§ Esercizio assegnato:
Nel brano di partenza, con quale versione di gcc la compilazione di sys-cluster/mpich-3.3-r1 si è conclusa correttamente?

§ Brano di partenza:

═══

# errore di compilazione pe sys-cluster/mpich-3.3-r1 [risolto]

## ETeria

Buongiorno, vorrei solo fare una segnalazione, spero di essere d'aiuto. Facendo l'aggiornamento di @world con il gcc-10.2.0-r5 mi fallisce la compilazione di sys-cluster/mpich-3.3-r1 .

Con "emerge --skipfirst" ho portato avanti la compilazione terminando @world, e poi ho riprovato a compilare mpich con il gcc-8.4.0 e la compilazione si è conclusa correttamente.

----------

## fedeliallalinea

C'e' anche questa possibilita' per compilarlo con gcc-10

----------

## ETeria

ah non lo sapevo, ti ringrazio  :Smile: 

----------

## fedeliallalinea

Si puoi utilizzare /etc/portage/package.env per attivare quella flags solo per il pacchetto sys-cluster/mpich

----------

## ETeria

Ah perfetto!!! Questo è interessantissimo. Non uso quasi mai package.env , dentro la cartella ho solo dei settaggi per il cross compilatore ppc , ora ho l'occasione buona per studiarmelo.

----------

## fedeliallalinea

Spostato da Forum di discussione italiano a Forum italiano (Italian).

----------

═══

§ Informazioni mostrate:

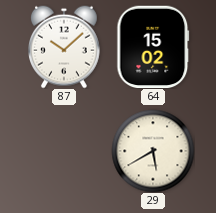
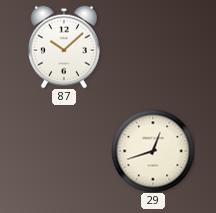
64: 15:02 -> none
29: 5:40 -> 12:42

═══

§ Risultato del compito:
Con gcc-8.4.0.